As impressive as Grayson Hugh's 1989 debut album "Blind To Reason" was, "Road To Freedom" represents a quantum leap beyond it. While Hugh's blue-eyed soul vocals and affinity for gospel-style Hammond organ remain, his music adds a welcome infusion of rock 'n roll punch. "Hideaway", "Forever Yours, Forever Mine" and "When She Comes Walking" bristle with energy and radio-friendly hooks, while Hugh's Rod Stewart-meets Sam Cooke vocals on "I Can't Untie You From Me" and the ballad "Walking Through The Fire" are sublime.
-Dan Kening
November 19, 1992 - Chicago Tribune


"New On The Charts"

The beginning of newcomer Grayson Hugh's recording career took place in an apartment elevator on Manhattan, New York's Upper East Side. That is where he met Micahel Baker, co-producer of "Blind To Reason", his debut album on RCA Records.
Hugh grew up listening to and admiring great black singers like Marvin Gaye and Otis Redding. He spent a year playing piano in a black gospel church and later performed in two Connecticut jazz bands.
The chance encounter with Baker, one-time producer of Wet, Wet, Wet and The Blow Monkeys, eventually led to a recording contract with RCA. Baker noticed Hugh carrying a synthesizer in an elevator and found himself listening to his demo tape 15 minutes later. Of that meeting, he says "I was immediately struck by the dichotomy - here's this quiet, sort of shy white guy with a leather jacket and long hair, who sounds like all the greatest black singers in the world rolled together."
"Talk It Over", the first single from "Blind To Reason", has entered the Hot 100 Singles Chart and is already a top 10 hit on the Hot Adult Contemporary Chart.
- Jim Richliano
July 8, 1989
- Billboard Magazine


"Grayson Hugh's Hit"

One of the summer's most engaging hits is Grayson Hugh's recording of an easygoing pop-soul ballad, "Talk It Over". Without sounding too much like an imitation, the 30-year-old singer's performance echoes the style and timbre of Sam Cooke with its winning warmth and sweetness.

• Raw data
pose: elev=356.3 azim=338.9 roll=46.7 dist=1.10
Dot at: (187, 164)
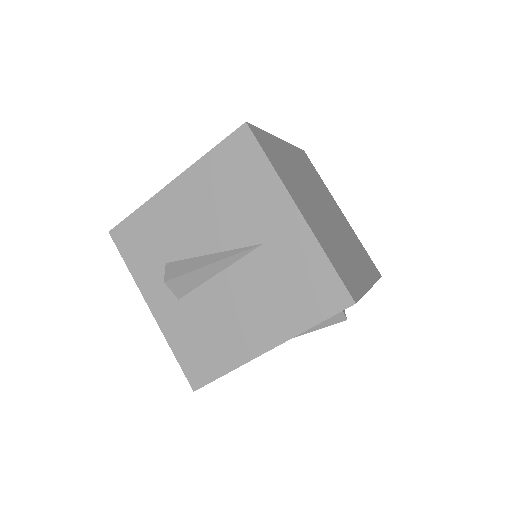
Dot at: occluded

• What this task involves
Extend the Grayson Hugh press reviews past their final sentence. The listing comes from a separate, unrelated source.

• Result for this exercise
"To be honest, Sam Cooke was before my time; I didn't know about him until a few years ago", said Mr. Hugh, who was reared in West Hartford, Conn., and who now lives in New York. Growing up, he said, the singer he was most aware of was Marvin Gaye.
Unlike the vast majority of pop singers and songwriters, Mr. Hugh has had extensive musical training. At the age of 11, he said, he wanted to be Gustav Mahler. Later he studied with the avant-garde composer Ran Blake and was part of a trio called The Wild Goose, which tried to incorporate ideas from Stravinsky, Stockhausen and Lukas Foss. But rock and roll, which he had discovered at 5, also attracted him.
The most crucial experience leading up to his recording career, however, was a yearlong stint playing the piano in a black gospel church in Hartford 11 years ago.
"My dad, who was a friend of the minister, heard that their pianist had quit", he said. "I auditioned for the job and got it. In that year I learned more than in all my years of formal training".
-Stephen Holden
August 30, 1989 - The New York Times


"Hooker, Hugh differ in style, but not soul"

Music fans had their choice Sunday night between down-home, gritty Delta blues or contemporary blue-eyed soul as venerable John Lee Hooker and rising pop star Grayson Hugh performed at the Omni/New Daisy Theatre and Peabody Alley respectively.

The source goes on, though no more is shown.